Fig. 4. Kinetics of primary T cell responses following Delta challenge.

NHP (n = 8/group) were challenged with 2 × 10⁵ TCID₅₀ Delta and simultaneously treated with RBD-62 (green circles) or PBS (gray circles). a–e Peripheral blood mononuclear cells (PBMC) or f–h lymphocytes from BAL were collected prior to challenge (immediately preceding challenge for PBMC and 1 month pre-challenge for BAL) and on days 2, 4, 7, 9 and 14 post challenge. Cells were stimulated with WA1 S1 and S2 peptide pools and responses were measured by intracellular cytokine staining (ICS). a, f Percentage of memory CD4⁺ T cells expressing T_H1 markers (IL-2, TNF or IFNγ). b, g Percentage of memory CD4⁺ T cells expressing T_H2 markers (IL-4 or IL-13). c, h Percentage of memory CD8⁺ T cells expressing IL-2, TNF or IFNγ. d, e Percentage of T_FH cells expressing CD40L or IL-21, respectively. Dotted lines set at 0%. Reported percentages may be negative due to background subtraction and may extend beyond the lower range of the y-axis. Circles, boxes and horizontal lines represent individual animals, interquartile range and median, respectively, while minima and maxima are denoted at whisker termini. Due to pre-specified minimum cell numbers per sample required for analysis, some timepoints include data from <8 NHP/group. Data are provided as a Source Data file.

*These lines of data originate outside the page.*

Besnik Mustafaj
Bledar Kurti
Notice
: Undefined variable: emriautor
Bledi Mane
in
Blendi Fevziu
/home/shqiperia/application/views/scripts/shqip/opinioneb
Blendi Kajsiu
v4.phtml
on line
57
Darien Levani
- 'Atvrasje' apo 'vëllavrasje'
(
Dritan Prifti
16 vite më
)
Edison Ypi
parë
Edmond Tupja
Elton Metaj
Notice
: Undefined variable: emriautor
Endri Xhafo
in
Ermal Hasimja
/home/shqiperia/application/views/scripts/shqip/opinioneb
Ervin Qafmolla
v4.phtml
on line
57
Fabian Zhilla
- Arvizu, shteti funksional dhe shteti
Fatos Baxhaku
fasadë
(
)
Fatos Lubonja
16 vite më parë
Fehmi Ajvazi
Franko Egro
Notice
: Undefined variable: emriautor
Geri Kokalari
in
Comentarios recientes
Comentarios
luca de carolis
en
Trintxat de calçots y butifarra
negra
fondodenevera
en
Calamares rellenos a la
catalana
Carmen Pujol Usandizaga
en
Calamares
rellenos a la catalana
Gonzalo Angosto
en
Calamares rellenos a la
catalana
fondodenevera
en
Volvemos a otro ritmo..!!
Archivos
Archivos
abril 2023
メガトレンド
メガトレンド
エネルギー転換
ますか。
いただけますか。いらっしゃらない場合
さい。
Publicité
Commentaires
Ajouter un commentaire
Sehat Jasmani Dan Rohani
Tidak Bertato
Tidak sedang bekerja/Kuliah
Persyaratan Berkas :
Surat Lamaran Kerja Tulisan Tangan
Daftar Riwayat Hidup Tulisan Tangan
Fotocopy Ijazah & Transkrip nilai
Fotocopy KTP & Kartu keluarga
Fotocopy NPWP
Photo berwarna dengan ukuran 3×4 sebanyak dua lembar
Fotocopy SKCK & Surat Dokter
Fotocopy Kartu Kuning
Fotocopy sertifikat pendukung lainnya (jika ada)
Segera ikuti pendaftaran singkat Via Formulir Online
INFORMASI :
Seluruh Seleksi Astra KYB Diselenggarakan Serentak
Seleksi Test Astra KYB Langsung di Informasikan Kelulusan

Fig. 5. Memory B-cell responses following Delta challenge and RBD-62 treatment.

NHP were challenged with 2 × 10⁵ TCID₅₀ Delta and simultaneously treated with RBD-62 or PBS. Memory B-cell specificity was determined at day 14 post challenge via binding to fluorochrome-labeled variant probe pairs as indicated in figure legends. Probe pairs include WA1 and Delta S-2P, Delta and BA.1 S-2P, and Delta S-2P and RBD-62. a Representative flow cytometry graphs for one animal in the control group (left) or treated group (right). Event frequencies denote the proportion of probe-binding cells within the total class-switched memory B-cell population. Cross-reactive memory B cells are represented by events in the top right quadrant whereas single-positive memory B cells reside in the top left or bottom right quadrants. b Pie charts indicating the geometric mean frequency of the entire S-specific memory B-cell compartment capable of binding to both members of a variant probe pair (dark gray) or a single variant within the pair (light gray or black) at day 14 post challenge. The control group is displayed on the left and the treated group is displayed on the right. n = 8 for treated group and n = 4 for control group. Source data are provided as a Source Data file.